Abajo de la tribuna había gritos y manotazos, de los panistas Diego Garrido y Ricardo Rubio hacia el morenista Carlos Hernández Mirón.

Mirón fue el encargado de presentar desde febrero pasado la iniciativa de esta polémica reforma electoral, aunque ya quedó claro que él no fue su real autor.

Por la mañana, la jefa de gobierno Claudia Sheinbaum aceptó en una conferencia que ella fue quien envió la iniciativa al Congreso de la Ciudad.

Aún así, Hernández Mirón no se salvó de los reproches y gritos que le lanzaban los panistas, quienes se le acercaban amenazantes y entre manoteos.

Tan agresiva fue la actitud de los del PAN que una asesora tuvo que ir a calmar a Ricardo Rubio.

Mientras, el propio legislador del PAN Federico Döring tuvo que contener a Diego Garrido y ofrecer una disculpa al morenista Mirón.

La disculpa no resultó suficiente para que el de Morena ventilara en redes sociales el momento en que Garrido se le acercó a gritos.

LUCHA POR LA CABINA DE AUDIO

Muchas escenas de tensión se sucedieron al mismo tiempo dentro del recinto.

Una de ellas ocurrió en la cabina de audio.

Hasta ahí llegaron los diputados del PRD Jorge Gaviño, Gabriela Quiroga y Víctor Hugo Lobo.

Gaviño intentó desconectar los cables del equipo de audio para cortarle el micrófono a Temístocles Villanueva.

Desde su curul, en medio de los gritos y el desorden, Villanueva presentó el dictamen al Pleno, pues así lo marca el proceso legislativo.

Antes de que Gaviño lograra su propósito, la diputada del PT Circe Camacho alcanzó a llegar a la cabina.

Se interpuso entre el diputado del PRD y el tablero de control.

Ahí permaneció con los brazos extendidos para cubrir el equipo técnico.

Oficioso como sólo él y a pesar de que nadie pidió su ayuda, el morenista Gerardo Villanueva también quiso intervenir para ayudar a Circe Camacho y evitar que los perredistas se apoderaran de la cabina.

El problema es que Gerardo Villanueva llegó aventando a la perredista Quiroga y eso provocó la reacción enardecida de algunos panistas.

Desde el Pleno Ricardo Rubio le gritaba a Villanueva: “¡No la toques, Gerardo.
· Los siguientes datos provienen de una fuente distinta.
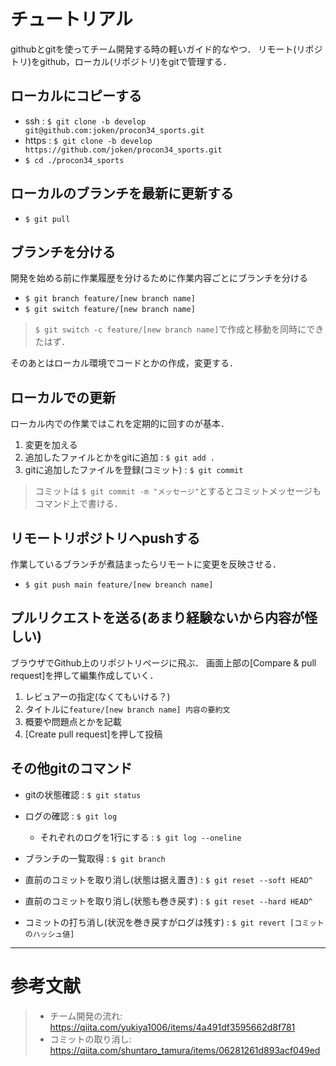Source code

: # チュートリアル
githubとgitを使ってチーム開発する時の軽いガイド的なやつ．
リモート(リポジトリ)をgithub，ローカル(リポジトリ)をgitで管理する．

## ローカルにコピーする
- ssh : `$ git clone -b develop  git@github.com:joken/procon34_sports.git`
- https : `$ git clone -b develop  https://github.com/joken/procon34_sports.git`
- `$ cd ./procon34_sports`

## ローカルのブランチを最新に更新する
- `$ git pull`

## ブランチを分ける
開発を始める前に作業履歴を分けるために作業内容ごとにブランチを分ける
- `$ git branch feature/[new branch name]`
- `$ git switch feature/[new branch name]`

> `$ git switch -c feature/[new branch name]`で作成と移動を同時にできたはず．

そのあとはローカル環境でコードとかの作成，変更する．

## ローカルでの更新
ローカル内での作業ではこれを定期的に回すのが基本．

1. 変更を加える
2. 追加したファイルとかをgitに追加 : `$ git add .`
3. gitに追加したファイルを登録(コミット) : `$ git commit`

> コミットは `$ git commit -m "メッセージ"`とするとコミットメッセージもコマンド上で書ける．

## リモートリポジトリへpushする
作業しているブランチが煮詰まったらリモートに変更を反映させる．
- `$ git push main feature/[new breanch name]`


## プルリクエストを送る(あまり経験ないから内容が怪しい)
ブラウザでGithub上のリポジトリページに飛ぶ．
画面上部の[Compare & pull request]を押して編集作成していく．
1. レビュアーの指定(なくてもいける？)
2. タイトルに`feature/[new branch name] 内容の要約文`
3. 概要や問題点とかを記載
4. [Create pull request]を押して投稿

## その他gitのコマンド
- gitの状態確認 : `$ git status`
- ログの確認 : `$ git log`
    * それぞれのログを1行にする : `$ git log --oneline`
- ブランチの一覧取得 : `$ git branch`

- 直前のコミットを取り消し(状態は据え置き) : `$ git reset --soft HEAD^`
- 直前のコミットを取り消し(状態も巻き戻す) : `$ git reset --hard HEAD^`
- コミットの打ち消し(状況を巻き戻すがログは残す) : `$ git revert [コミットのハッシュ値]`


---

# 参考文献
> - チーム開発の流れ: https://qiita.com/yukiya1006/items/4a491df3595662d8f781
> - コミットの取り消し: https://qiita.com/shuntaro_tamura/items/06281261d893acf049ed

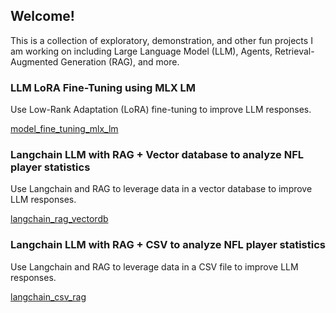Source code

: ## Welcome!

This is a collection of exploratory, demonstration, and other fun projects I am working on including Large Language Model (LLM), Agents, Retrieval-Augmented Generation (RAG), and more.


### LLM LoRA Fine-Tuning using MLX LM

Use Low-Rank Adaptation (LoRA) fine-tuning to improve LLM responses.

[model_fine_tuning_mlx_lm](https://github.com/azlarry/model_fine_tuning_mlx_lm)

### Langchain LLM with RAG + Vector database to analyze NFL player statistics

Use Langchain and RAG to leverage data in a vector database to improve LLM responses.

[langchain_rag_vectordb](https://github.com/azlarry/langchain_rag_vectordb)

### Langchain LLM with RAG + CSV to analyze NFL player statistics

Use Langchain and RAG to leverage data in a CSV file to improve LLM responses.

[langchain_csv_rag](https://github.com/azlarry/langchain_csv_rag)

<!--
**azlarry/azlarry** is a ✨ _special_ ✨ repository because its `README.md` (this file) appears on your GitHub profile.

Here are some ideas to get you started:

- 🔭 I’m currently working on ...
- 🌱 I’m currently learning ...
- 👯 I’m looking to collaborate on ...
- 🤔 I’m looking for help with ...
- 💬 Ask me about ...
- 📫 How to reach me: ...
- 😄 Pronouns: ...
- ⚡ Fun fact: ...
-->
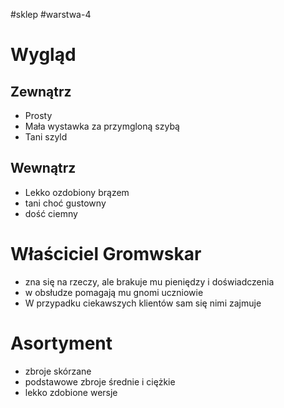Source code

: #sklep #warstwa-4 

# Wygląd
## Zewnątrz
* Prosty
* Mała wystawka za przymgloną szybą
* Tani szyld
## Wewnątrz
* Lekko ozdobiony brązem
* tani choć gustowny
* dość ciemny

# Właściciel Gromwskar
* zna się na rzeczy, ale brakuje mu pieniędzy i doświadczenia
* w obsłudze pomagają mu gnomi uczniowie
* W przypadku ciekawszych klientów sam się nimi zajmuje

# Asortyment
* zbroje skórzane
* podstawowe zbroje średnie i ciężkie
* lekko zdobione wersje
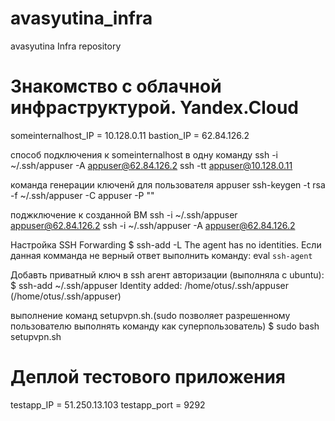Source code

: # avasyutina_infra
avasyutina Infra repository

# Знакомство с облачной инфраструктурой. Yandex.Cloud
someinternalhost_IP = 10.128.0.11
bastion_IP = 62.84.126.2

способ подключения к someinternalhost в одну команду
ssh -i ~/.ssh/appuser -A appuser@62.84.126.2 ssh -tt appuser@10.128.0.11

команда генерации ключенй для пользователя appuser
ssh-keygen -t rsa -f ~/.ssh/appuser -C appuser -P ""

поджключение к созданной ВМ
ssh -i ~/.ssh/appuser appuser@62.84.126.2
ssh -i ~/.ssh/appuser -A appuser@62.84.126.2

Настройка SSH Forwarding
$ ssh-add -L
The agent has no identities.
Если данная комманда не верный ответ выполнить команду:  eval `ssh-agent`

Добавть приватный ключ в ssh агент авторизации (выполняла с ubuntu):
$ ssh-add ~/.ssh/appuser
Identity added: /home/otus/.ssh/appuser (/home/otus/.ssh/appuser)

выполнение команд setupvpn.sh.(sudo позволяет разрешенному пользователю выполнять команду как суперпользователь)
$ sudo bash setupvpn.sh

# Деплой тестового приложения

testapp_IP = 51.250.13.103 testapp_port = 9292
No la toques!”.

MOCIÓN INFINITA

El desorden desbordó la sesión.

Para hacerse escuchar, los panistas llevaron su propio micrófono y bocina.

En medio de gritos y el tumulto exigían a Díaz Polanco que decretara un receso, pero él no lo hizo.

Sin inmutarse, el presidente de la Mesa anunció que había un voto particular del panista Diego Garrido.

En 10 minutos, el del PAN leyó su voto particular.

Lo que vino después fue una estrategia que dilató el debate por horas y que hasta la publicación de esta nota no concluía.

El presidente de la Mesa notificó sobre una moción suspensiva que presentó el diputado del PAN Ricardo Rubio.

Por Reglamento, la secretaria de la Mesa debe dar lectura completa a cada moción que se presente.

El problema es que esta moción de Ricardo Rubio es un documento de 465 páginas.

A las 15:50 horas de la tarde del jueves 26 de mayo, la secretaria de la Mesa y diputada morenista Marcela Fuentes, inició la lectura de la moción.

A las 9:50 pm, seis horas después, ya se habían leído 234 páginas, es decir apenas la mitad.

La estrategia dilatoria del PAN incluía alargar la discusión con la presentación de reservas de todo el dictamen.

Los panistas inscribieron 40 reservas. A ellas deberían sumarse otras tantas de PRI y el PRD.